▶ **ASSIGNMENT**: An exact copy of the data is needed, one that excludes all pictures.

▶ **Transcribed page contents**:
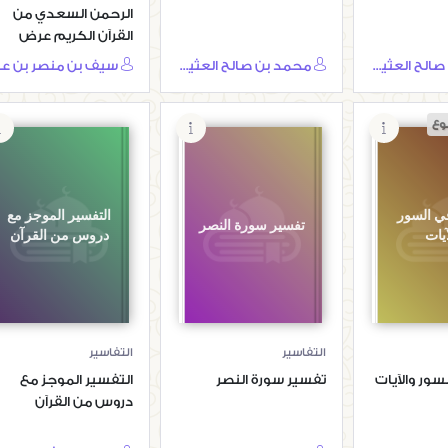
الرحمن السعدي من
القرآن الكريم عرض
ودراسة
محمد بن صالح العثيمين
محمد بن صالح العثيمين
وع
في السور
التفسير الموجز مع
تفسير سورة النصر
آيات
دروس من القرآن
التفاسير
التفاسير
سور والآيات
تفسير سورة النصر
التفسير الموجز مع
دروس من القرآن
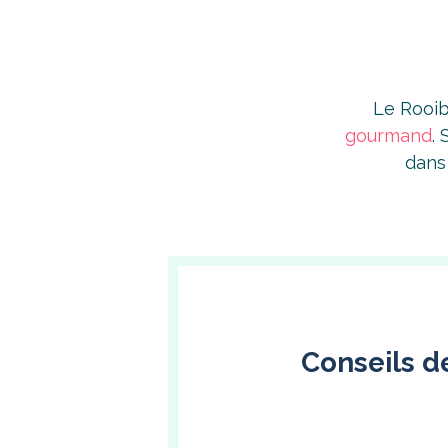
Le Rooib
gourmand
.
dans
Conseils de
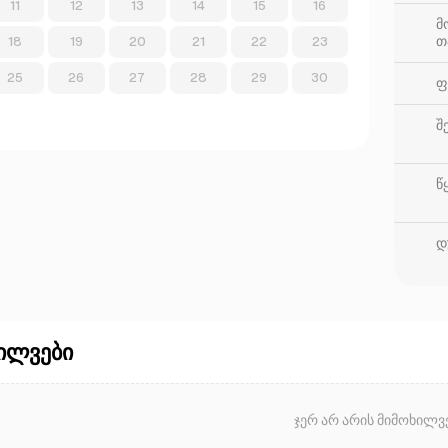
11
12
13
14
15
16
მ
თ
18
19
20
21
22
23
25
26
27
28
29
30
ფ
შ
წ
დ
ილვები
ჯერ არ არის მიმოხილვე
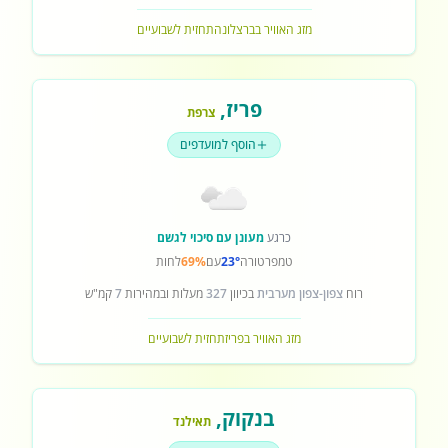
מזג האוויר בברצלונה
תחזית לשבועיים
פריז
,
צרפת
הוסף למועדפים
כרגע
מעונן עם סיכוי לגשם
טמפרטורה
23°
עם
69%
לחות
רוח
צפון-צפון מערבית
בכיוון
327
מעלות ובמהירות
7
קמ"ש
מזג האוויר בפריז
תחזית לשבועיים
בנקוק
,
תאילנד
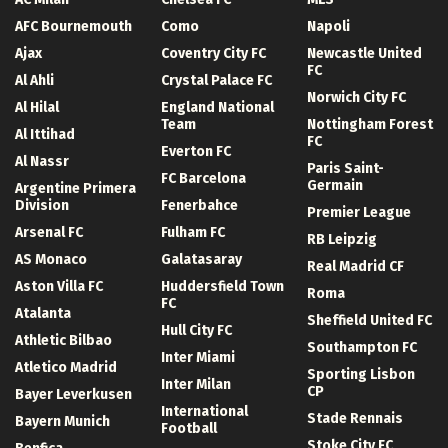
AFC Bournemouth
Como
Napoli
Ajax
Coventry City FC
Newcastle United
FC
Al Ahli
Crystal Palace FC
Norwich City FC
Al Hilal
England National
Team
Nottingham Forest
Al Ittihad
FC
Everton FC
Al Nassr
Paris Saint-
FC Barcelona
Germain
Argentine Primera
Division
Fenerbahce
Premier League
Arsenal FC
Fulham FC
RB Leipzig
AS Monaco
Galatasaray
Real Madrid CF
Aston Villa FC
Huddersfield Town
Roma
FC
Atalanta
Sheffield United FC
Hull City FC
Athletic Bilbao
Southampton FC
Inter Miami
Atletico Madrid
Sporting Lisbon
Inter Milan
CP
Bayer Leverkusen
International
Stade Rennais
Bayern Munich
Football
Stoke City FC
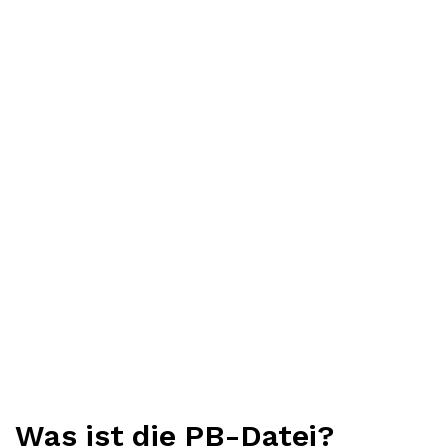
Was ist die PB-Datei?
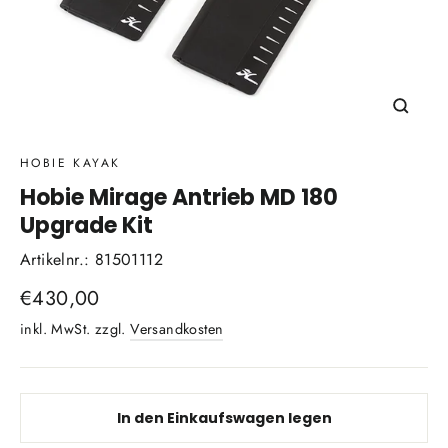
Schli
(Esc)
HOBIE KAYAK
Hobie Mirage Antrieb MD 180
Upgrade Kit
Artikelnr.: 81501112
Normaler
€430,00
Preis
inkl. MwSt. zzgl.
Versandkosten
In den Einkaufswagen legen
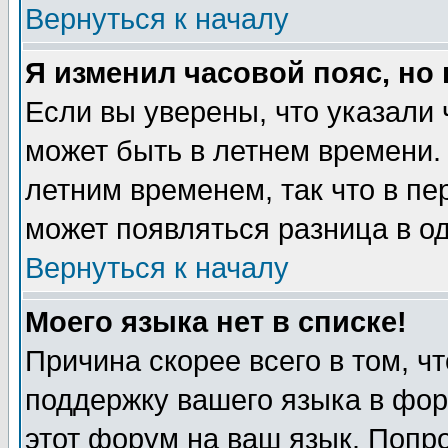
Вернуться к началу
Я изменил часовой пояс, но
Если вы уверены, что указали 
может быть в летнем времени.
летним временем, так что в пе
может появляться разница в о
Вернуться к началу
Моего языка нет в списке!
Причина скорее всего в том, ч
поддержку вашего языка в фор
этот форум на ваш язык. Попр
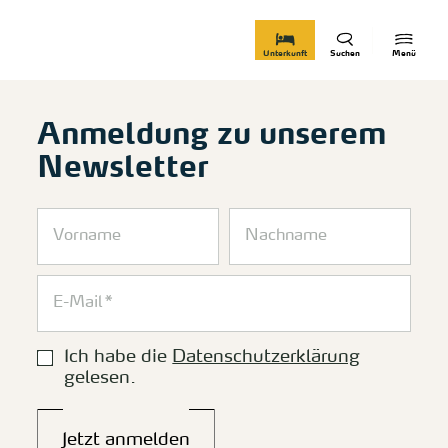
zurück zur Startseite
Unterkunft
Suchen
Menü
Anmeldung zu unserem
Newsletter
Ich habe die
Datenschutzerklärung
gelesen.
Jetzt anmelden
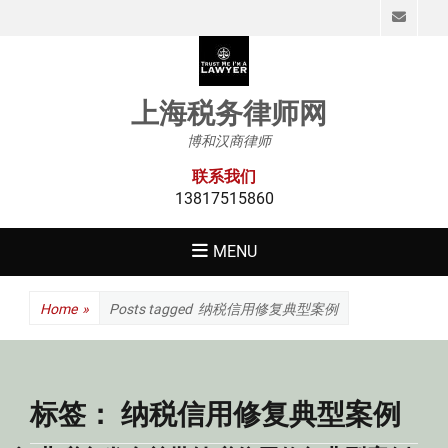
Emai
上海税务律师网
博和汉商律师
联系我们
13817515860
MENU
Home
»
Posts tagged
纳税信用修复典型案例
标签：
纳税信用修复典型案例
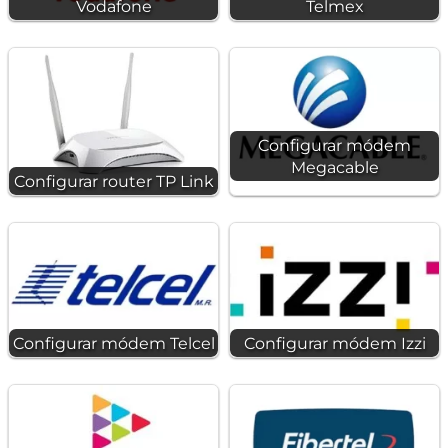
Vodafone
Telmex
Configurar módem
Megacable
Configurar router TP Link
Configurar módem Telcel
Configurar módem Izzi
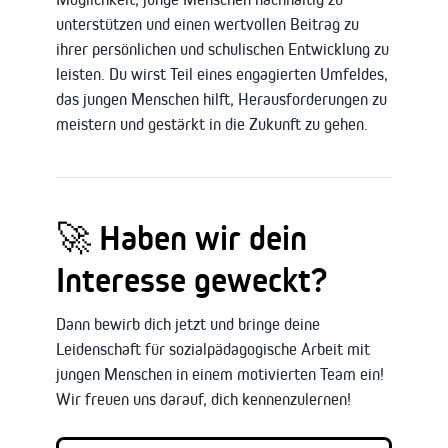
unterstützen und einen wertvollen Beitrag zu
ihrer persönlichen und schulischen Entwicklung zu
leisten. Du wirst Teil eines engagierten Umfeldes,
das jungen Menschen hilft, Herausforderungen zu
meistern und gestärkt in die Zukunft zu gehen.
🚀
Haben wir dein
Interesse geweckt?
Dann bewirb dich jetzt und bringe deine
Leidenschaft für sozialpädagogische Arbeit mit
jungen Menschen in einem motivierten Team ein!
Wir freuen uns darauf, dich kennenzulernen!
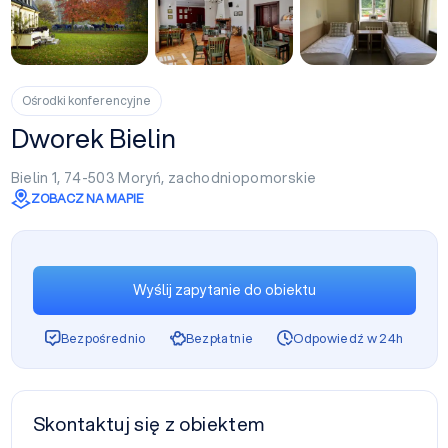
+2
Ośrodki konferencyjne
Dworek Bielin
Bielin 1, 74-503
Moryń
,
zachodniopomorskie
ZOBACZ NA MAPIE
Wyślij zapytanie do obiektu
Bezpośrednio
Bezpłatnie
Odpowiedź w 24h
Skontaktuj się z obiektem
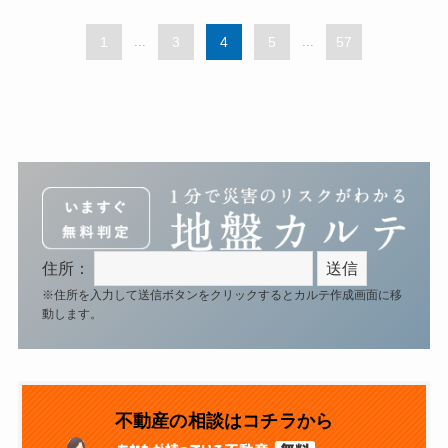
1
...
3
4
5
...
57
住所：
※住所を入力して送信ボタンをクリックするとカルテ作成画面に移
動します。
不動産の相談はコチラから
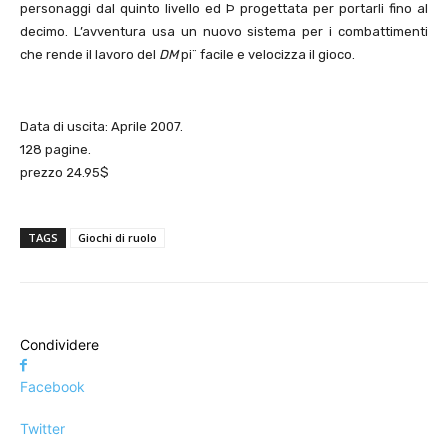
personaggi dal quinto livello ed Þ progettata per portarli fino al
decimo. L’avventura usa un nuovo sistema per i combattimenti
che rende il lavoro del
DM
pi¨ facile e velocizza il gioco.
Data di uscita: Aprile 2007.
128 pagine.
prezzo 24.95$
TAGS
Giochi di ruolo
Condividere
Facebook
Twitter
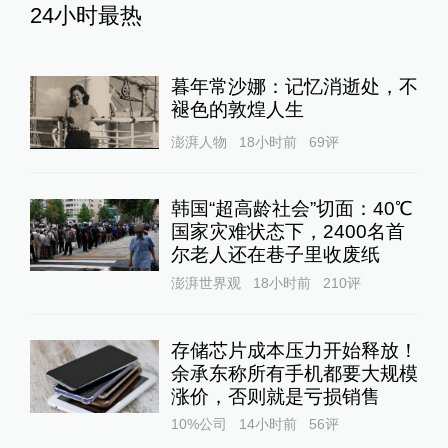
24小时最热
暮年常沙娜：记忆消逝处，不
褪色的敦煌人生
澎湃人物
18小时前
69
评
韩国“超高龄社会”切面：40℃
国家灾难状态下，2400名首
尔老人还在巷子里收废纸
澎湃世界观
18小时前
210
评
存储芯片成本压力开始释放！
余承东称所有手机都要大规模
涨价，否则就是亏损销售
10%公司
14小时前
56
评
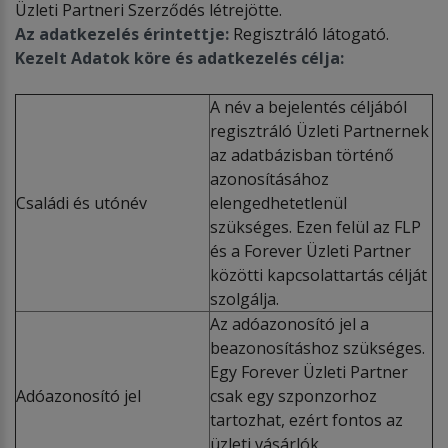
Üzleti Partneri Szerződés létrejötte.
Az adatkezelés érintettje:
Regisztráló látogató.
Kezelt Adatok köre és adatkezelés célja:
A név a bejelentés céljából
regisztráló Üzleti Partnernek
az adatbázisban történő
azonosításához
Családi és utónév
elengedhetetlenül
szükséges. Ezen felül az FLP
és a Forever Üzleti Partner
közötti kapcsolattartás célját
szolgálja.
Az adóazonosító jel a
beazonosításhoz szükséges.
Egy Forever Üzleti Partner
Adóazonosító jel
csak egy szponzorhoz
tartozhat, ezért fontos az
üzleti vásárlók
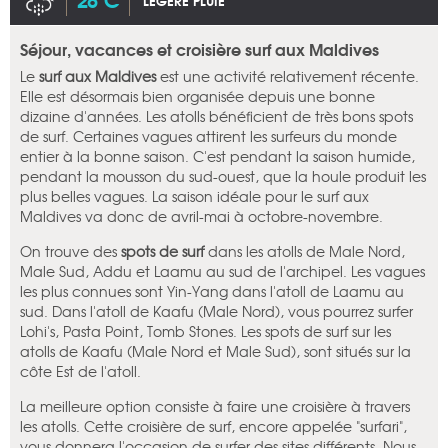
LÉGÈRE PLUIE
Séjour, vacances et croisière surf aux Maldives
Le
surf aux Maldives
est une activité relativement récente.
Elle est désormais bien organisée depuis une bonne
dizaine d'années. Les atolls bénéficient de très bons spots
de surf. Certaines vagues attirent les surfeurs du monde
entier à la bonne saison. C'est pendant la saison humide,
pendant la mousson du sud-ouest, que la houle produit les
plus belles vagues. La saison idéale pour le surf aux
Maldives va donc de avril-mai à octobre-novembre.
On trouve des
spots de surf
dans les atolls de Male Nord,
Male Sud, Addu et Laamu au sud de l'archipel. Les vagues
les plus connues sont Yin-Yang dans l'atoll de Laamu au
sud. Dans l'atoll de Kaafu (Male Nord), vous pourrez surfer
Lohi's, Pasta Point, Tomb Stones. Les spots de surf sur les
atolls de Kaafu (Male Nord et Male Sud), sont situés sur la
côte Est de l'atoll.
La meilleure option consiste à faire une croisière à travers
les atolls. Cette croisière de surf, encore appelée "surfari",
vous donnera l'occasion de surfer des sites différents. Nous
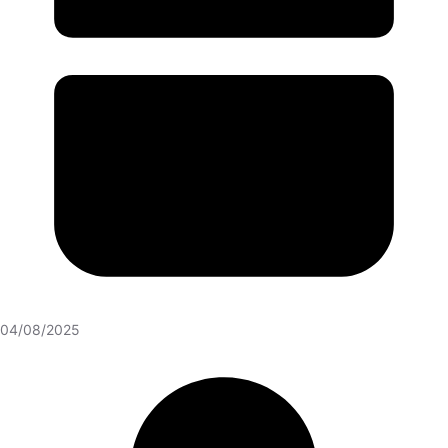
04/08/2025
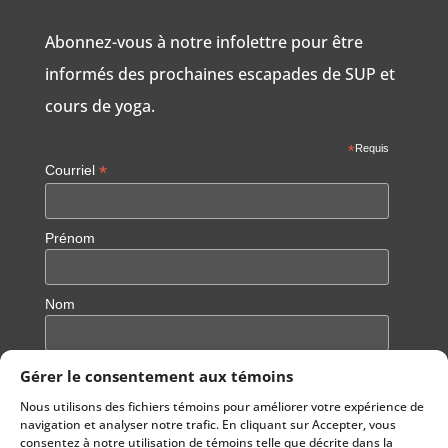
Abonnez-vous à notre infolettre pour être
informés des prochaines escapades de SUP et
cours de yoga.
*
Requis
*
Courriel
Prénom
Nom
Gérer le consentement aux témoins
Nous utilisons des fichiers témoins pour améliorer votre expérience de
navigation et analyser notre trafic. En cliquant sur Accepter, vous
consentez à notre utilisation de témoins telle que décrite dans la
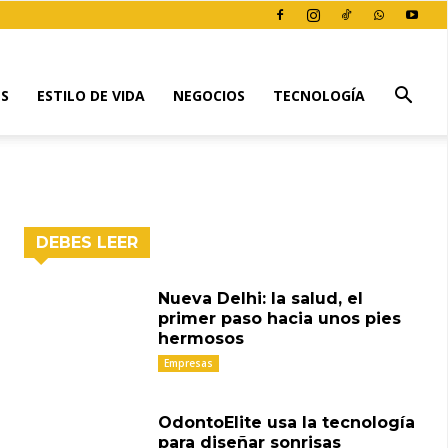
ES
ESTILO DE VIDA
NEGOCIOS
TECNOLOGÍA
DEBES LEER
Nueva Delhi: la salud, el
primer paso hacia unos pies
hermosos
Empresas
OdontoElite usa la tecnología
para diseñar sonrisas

▶ **RESULT FOR THIS EXERCISE**:
الرحمن السعدي من
القرآن الكريم عرض
ودراسة
محمد بن صالح العثيمين
محمد بن صالح العثيمين
وع
في السور
التفسير الموجز مع
تفسير سورة النصر
آيات
دروس من القرآن
التفاسير
التفاسير
سور والآيات
تفسير سورة النصر
التفسير الموجز مع
دروس من القرآن
Le Rooib
gourmand
.
dans
Conseils de
11
12
13
14
15
16
მ
თ
18
19
20
21
22
23
25
26
27
28
29
30
ფ
შ
წ
დ
ილვები
ჯერ არ არის მიმოხილვე
מזג האוויר בברצלונה
תחזית לשבועיים
פריז
,
צרפת
הוסף למועדפים
כרגע
מעונן עם סיכוי לגשם
טמפרטורה
23°
עם
69%
לחות
רוח
צפון-צפון מערבית
בכיוון
327
מעלות ובמהירות
7
קמ"ש
מזג האוויר בפריז
תחזית לשבועיים
בנקוק
,
תאילנד
AFC Bournemouth
Como
Napoli
Ajax
Coventry City FC
Newcastle United
FC
Al Ahli
Crystal Palace FC
Norwich City FC
Al Hilal
England National
Team
Nottingham Forest
Al Ittihad
FC
Everton FC
Al Nassr
Paris Saint-
FC Barcelona
Germain
Argentine Primera
Division
Fenerbahce
Premier League
Arsenal FC
Fulham FC
RB Leipzig
AS Monaco
Galatasaray
Real Madrid CF
Aston Villa FC
Huddersfield Town
Roma
FC
Atalanta
Sheffield United FC
Hull City FC
Athletic Bilbao
Southampton FC
Inter Miami
Atletico Madrid
Sporting Lisbon
Inter Milan
CP
Bayer Leverkusen
International
Stade Rennais
Bayern Munich
Football
Stoke City FC
Was ist die PB-Datei?
Schli
(Esc)
HOBIE KAYAK
Hobie Mirage Antrieb MD 180
Upgrade Kit
Artikelnr.: 81501112
Normaler
€430,00
Preis
inkl. MwSt. zzgl.
Versandkosten
In den Einkaufswagen legen
Вернуться к началу
Я изменил часовой пояс, но
Если вы уверены, что указали 
может быть в летнем времени.
летним временем, так что в пе
может появляться разница в о
Вернуться к началу
Моего языка нет в списке!
Причина скорее всего в том, ч
поддержку вашего языка в фор
этот форум на ваш язык. Попр
zurück zur Startseite
Unterkunft
Suchen
Menü
Anmeldung zu unserem
Newsletter
Ich habe die
Datenschutzerklärung
gelesen.
Jetzt anmelden
Emai
上海税务律师网
博和汉商律师
联系我们
13817515860
MENU
Home
»
Posts tagged
纳税信用修复典型案例
标签：
纳税信用修复典型案例
Vodafone
Telmex
Configurar módem
Megacable
Configurar router TP Link
Configurar módem Telcel
Configurar módem Izzi
unterstützen und einen wertvollen Beitrag zu
ihrer persönlichen und schulischen Entwicklung zu
leisten. Du wirst Teil eines engagierten Umfeldes,
das jungen Menschen hilft, Herausforderungen zu
meistern und gestärkt in die Zukunft zu gehen.
🚀
Haben wir dein
Interesse geweckt?
Dann bewirb dich jetzt und bringe deine
Leidenschaft für sozialpädagogische Arbeit mit
jungen Menschen in einem motivierten Team ein!
Wir freuen uns darauf, dich kennenzulernen!
+2
Ośrodki konferencyjne
Dworek Bielin
Bielin 1, 74-503
Moryń
,
zachodniopomorskie
ZOBACZ NA MAPIE
Wyślij zapytanie do obiektu
Bezpośrednio
Bezpłatnie
Odpowiedź w 24h
Skontaktuj się z obiektem
1
...
3
4
5
...
57
住所：
※住所を入力して送信ボタンをクリックするとカルテ作成画面に移
動します。
不動産の相談はコチラから
personaggi dal quinto livello ed Þ progettata per portarli fino al
decimo. L’avventura usa un nuovo sistema per i combattimenti
che rende il lavoro del
DM
pi¨ facile e velocizza il gioco.
Data di uscita: Aprile 2007.
128 pagine.
prezzo 24.95$
TAGS
Giochi di ruolo
Condividere
Facebook
Twitter
24小时最热
暮年常沙娜：记忆消逝处，不
褪色的敦煌人生
澎湃人物
18小时前
69
评
韩国“超高龄社会”切面：40℃
国家灾难状态下，2400名首
尔老人还在巷子里收废纸
澎湃世界观
18小时前
210
评
存储芯片成本压力开始释放！
余承东称所有手机都要大规模
涨价，否则就是亏损销售
10%公司
14小时前
56
评
Üzleti Partneri Szerződés létrejötte.
Az adatkezelés érintettje:
Regisztráló látogató.
Kezelt Adatok köre és adatkezelés célja:
A név a bejelentés céljából
regisztráló Üzleti Partnernek
az adatbázisban történő
azonosításához
Családi és utónév
elengedhetetlenül
szükséges. Ezen felül az FLP
és a Forever Üzleti Partner
közötti kapcsolattartás célját
szolgálja.
Az adóazonosító jel a
beazonosításhoz szükséges.
Egy Forever Üzleti Partner
Adóazonosító jel
csak egy szponzorhoz
tartozhat, ezért fontos az
üzleti vásárlók
LÉGÈRE PLUIE
Séjour, vacances et croisière surf aux Maldives
Le
surf aux Maldives
est une activité relativement récente.
Elle est désormais bien organisée depuis une bonne
dizaine d'années. Les atolls bénéficient de très bons spots
de surf. Certaines vagues attirent les surfeurs du monde
entier à la bonne saison. C'est pendant la saison humide,
pendant la mousson du sud-ouest, que la houle produit les
plus belles vagues. La saison idéale pour le surf aux
Maldives va donc de avril-mai à octobre-novembre.
On trouve des
spots de surf
dans les atolls de Male Nord,
Male Sud, Addu et Laamu au sud de l'archipel. Les vagues
les plus connues sont Yin-Yang dans l'atoll de Laamu au
sud. Dans l'atoll de Kaafu (Male Nord), vous pourrez surfer
Lohi's, Pasta Point, Tomb Stones. Les spots de surf sur les
atolls de Kaafu (Male Nord et Male Sud), sont situés sur la
côte Est de l'atoll.
La meilleure option consiste à faire une croisière à travers
les atolls. Cette croisière de surf, encore appelée "surfari",
vous donnera l'occasion de surfer des sites différents. Nous
04/08/2025
Abonnez-vous à notre infolettre pour être
informés des prochaines escapades de SUP et
cours de yoga.
*
Requis
*
Courriel
Prénom
Nom
Gérer le consentement aux témoins
Nous utilisons des fichiers témoins pour améliorer votre expérience de
navigation et analyser notre trafic. En cliquant sur Accepter, vous
consentez à notre utilisation de témoins telle que décrite dans la
ES
ESTILO DE VIDA
NEGOCIOS
TECNOLOGÍA
DEBES LEER
Nueva Delhi: la salud, el
primer paso hacia unos pies
hermosos
Empresas
OdontoElite usa la tecnología
para diseñar sonrisas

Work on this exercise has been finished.